SOURCE DOCUMENT -
======
Saturday, February 15, 2014

Daydreams

Lately I've been realizing how much of a daydreamer I truly am. If I don't have time to let my mind wander and wonder, I (ironically) lose my focus, patience, and ability to delight in the simple. Somehow it is through these scattered, unstructured meaderings of my mind that I can best reflect and process the world around me. Maybe it's the inherent rest that comes from daydreaming, maybe it's my introverted self needing some time alone, or maybe it's the little girl in me who can't stop her imagination from running wild and doesn't want to.

These past few weeks have been filled with so many experiences and conversations and realizations that I desparately want to share with you but like so much of life, they are only pieces of a complete story that I do not yet understand: small clips of a movie, chapters of a book, thoughts from daydreams flowing in a steam-of-consciousness way that leaves almost everything open-ended.

So here are some of the daydreamlike moments I've had lately that have been important to me. I hope they will be meaningful to you, too :)
======
INFORMATION SHOWN -

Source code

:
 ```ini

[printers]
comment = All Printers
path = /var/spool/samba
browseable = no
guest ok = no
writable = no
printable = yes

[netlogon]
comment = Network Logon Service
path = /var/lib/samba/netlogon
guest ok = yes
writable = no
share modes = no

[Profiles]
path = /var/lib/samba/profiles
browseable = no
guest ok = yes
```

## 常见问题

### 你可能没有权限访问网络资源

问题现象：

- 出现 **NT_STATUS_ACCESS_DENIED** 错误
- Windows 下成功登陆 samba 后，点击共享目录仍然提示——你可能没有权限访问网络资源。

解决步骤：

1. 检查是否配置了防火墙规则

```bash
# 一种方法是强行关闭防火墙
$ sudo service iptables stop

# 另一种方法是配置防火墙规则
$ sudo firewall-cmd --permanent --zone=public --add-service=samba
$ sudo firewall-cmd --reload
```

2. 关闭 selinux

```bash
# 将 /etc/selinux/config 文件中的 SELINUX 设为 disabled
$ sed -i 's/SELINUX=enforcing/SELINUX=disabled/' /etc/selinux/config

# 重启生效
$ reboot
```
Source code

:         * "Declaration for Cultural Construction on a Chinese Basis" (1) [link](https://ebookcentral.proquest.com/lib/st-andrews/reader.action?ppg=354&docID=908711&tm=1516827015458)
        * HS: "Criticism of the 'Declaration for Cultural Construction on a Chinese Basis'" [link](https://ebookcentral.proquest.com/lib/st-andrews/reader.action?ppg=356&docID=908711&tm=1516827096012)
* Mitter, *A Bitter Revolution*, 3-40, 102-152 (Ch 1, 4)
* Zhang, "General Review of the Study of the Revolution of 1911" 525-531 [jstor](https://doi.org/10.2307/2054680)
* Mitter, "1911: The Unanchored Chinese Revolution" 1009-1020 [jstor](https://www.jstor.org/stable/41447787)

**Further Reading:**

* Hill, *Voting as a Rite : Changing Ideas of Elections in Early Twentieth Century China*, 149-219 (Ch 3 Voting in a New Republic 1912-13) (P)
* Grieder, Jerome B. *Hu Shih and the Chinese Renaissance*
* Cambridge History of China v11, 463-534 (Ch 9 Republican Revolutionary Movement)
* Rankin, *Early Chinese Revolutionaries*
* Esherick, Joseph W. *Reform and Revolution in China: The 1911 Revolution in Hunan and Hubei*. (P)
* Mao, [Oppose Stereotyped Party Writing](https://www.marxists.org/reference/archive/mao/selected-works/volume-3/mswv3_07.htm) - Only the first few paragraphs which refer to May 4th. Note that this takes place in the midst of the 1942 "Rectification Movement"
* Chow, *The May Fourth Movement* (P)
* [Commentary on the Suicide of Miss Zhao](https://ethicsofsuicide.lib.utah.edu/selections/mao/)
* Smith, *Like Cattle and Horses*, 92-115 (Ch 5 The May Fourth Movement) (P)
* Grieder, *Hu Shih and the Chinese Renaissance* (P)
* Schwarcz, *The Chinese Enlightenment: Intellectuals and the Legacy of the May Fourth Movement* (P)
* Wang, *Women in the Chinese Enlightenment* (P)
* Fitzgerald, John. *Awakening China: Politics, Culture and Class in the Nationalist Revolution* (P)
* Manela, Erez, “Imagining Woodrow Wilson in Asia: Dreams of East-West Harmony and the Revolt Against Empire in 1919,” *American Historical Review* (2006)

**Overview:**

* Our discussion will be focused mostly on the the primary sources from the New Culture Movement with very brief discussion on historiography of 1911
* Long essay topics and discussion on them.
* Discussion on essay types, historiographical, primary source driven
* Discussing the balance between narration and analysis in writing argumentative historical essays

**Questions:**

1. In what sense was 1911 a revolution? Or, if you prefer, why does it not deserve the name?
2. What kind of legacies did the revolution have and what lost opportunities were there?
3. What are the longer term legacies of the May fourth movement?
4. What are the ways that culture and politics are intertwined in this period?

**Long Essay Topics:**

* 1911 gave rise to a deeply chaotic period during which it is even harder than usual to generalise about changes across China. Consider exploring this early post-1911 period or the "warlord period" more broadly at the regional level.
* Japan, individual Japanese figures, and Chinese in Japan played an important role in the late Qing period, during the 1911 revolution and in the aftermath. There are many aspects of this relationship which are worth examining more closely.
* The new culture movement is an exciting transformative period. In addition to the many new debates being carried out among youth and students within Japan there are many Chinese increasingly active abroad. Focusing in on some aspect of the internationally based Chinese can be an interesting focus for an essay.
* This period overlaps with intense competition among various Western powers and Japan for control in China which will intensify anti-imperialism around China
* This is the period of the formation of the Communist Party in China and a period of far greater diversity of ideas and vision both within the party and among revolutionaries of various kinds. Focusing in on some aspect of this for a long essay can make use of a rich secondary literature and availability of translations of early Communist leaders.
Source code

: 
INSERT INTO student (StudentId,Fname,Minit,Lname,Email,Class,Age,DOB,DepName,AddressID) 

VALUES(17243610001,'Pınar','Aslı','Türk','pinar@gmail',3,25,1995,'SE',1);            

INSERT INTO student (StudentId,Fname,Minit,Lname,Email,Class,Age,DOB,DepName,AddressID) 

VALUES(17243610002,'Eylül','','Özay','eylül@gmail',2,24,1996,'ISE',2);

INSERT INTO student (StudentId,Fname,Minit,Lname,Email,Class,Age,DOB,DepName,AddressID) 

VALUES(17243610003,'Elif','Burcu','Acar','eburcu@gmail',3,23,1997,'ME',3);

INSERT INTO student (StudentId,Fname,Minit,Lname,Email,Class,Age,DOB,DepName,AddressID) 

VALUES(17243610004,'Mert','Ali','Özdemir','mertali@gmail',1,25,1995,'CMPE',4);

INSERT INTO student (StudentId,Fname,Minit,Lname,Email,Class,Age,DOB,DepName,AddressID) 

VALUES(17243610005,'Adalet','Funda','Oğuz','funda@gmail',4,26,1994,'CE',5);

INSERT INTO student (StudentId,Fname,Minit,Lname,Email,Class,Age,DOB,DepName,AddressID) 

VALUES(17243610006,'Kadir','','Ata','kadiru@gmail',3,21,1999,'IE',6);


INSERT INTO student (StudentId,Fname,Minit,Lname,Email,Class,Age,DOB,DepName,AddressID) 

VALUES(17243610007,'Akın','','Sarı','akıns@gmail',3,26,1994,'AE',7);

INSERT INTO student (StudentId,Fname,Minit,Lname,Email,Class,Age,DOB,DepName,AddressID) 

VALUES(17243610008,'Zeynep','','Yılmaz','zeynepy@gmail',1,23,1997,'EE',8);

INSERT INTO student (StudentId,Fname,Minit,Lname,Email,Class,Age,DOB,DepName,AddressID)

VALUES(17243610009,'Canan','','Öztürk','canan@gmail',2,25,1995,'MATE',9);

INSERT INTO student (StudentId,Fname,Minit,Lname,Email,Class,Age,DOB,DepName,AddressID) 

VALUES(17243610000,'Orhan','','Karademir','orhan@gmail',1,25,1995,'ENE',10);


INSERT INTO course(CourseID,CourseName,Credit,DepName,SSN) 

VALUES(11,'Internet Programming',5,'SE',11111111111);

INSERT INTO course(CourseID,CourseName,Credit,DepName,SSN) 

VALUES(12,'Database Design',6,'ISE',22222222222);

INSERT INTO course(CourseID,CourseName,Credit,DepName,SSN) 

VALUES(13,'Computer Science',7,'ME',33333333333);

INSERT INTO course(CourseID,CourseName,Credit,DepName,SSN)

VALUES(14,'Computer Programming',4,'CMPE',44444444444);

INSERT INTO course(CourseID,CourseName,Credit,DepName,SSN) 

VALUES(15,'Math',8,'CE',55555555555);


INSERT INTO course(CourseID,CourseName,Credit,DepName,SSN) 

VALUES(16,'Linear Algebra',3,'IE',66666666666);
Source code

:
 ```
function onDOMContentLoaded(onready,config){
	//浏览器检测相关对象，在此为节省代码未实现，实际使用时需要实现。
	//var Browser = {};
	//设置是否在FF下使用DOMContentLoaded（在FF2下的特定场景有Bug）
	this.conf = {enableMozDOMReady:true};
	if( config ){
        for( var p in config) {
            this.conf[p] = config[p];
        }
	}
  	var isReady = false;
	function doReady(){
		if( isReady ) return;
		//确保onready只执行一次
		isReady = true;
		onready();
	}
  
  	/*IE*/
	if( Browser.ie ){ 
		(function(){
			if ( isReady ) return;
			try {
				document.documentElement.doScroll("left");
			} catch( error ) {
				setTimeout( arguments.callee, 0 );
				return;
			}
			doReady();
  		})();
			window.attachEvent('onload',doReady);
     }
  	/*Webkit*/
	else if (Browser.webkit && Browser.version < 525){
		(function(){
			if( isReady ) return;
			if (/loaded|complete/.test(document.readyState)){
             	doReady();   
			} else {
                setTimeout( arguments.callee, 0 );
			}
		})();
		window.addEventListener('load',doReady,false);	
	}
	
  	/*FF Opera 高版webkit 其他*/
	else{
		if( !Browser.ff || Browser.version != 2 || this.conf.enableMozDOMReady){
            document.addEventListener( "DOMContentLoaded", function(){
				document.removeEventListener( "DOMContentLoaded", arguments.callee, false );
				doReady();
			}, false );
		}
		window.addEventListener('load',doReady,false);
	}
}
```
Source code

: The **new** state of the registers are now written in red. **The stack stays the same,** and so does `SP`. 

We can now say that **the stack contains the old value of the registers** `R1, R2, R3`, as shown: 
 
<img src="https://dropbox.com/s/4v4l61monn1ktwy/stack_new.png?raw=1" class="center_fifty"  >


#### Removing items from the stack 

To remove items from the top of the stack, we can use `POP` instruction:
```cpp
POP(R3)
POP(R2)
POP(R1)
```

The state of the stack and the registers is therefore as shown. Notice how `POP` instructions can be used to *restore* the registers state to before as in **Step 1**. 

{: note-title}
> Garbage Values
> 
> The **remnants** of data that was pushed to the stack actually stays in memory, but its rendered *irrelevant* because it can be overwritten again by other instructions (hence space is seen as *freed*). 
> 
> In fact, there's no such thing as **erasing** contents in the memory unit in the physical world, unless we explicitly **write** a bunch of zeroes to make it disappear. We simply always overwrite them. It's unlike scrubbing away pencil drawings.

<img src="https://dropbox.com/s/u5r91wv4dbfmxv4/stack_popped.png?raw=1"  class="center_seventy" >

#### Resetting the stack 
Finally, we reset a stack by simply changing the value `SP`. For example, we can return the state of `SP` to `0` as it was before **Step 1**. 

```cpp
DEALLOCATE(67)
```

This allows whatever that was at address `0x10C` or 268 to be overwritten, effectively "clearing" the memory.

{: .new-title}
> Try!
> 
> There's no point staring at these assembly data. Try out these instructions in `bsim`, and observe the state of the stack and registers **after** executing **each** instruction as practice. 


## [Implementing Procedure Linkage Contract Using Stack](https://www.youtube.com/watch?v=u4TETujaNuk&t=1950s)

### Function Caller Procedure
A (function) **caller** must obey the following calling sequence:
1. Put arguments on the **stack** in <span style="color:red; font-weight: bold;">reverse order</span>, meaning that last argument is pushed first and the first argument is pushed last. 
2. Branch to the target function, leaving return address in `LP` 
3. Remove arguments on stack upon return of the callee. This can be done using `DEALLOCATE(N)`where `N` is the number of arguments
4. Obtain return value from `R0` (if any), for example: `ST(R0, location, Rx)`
======
QUESTIONS ON THE MATERIAL -
1. Answer these questions using the daydreaming post:
(a) What date appears at the top of the daydreaming post?
(b) According to the writer, what three things are lost without time to let the mind wander and wonder?
(c) What does the writer hope the shared moments will be for the reader?
2. Duplicate the passage in the daydreaming post from "These past few" up to and including "almost everything open-ended.".
3. List every possible explanation the daydreaming post offers for why daydreaming helps the writer reflect and process the world.

PER-TASK OUTPUTS -
1.
(a) Saturday, February 15, 2014
(b) Focus, patience, and the ability to delight in the simple
(c) Meaningful to the reader as well

2.
These past few weeks have been filled with so many experiences and conversations and realizations that I desparately want to share with you but like so much of life, they are only pieces of a complete story that I do not yet understand: small clips of a movie, chapters of a book, thoughts from daydreams flowing in a steam-of-consciousness way that leaves almost everything open-ended.

3.
- The inherent rest that comes from daydreaming
- The writer's introverted self needing some time alone
- The little girl in the writer who can't stop her imagination from running wild and doesn't want to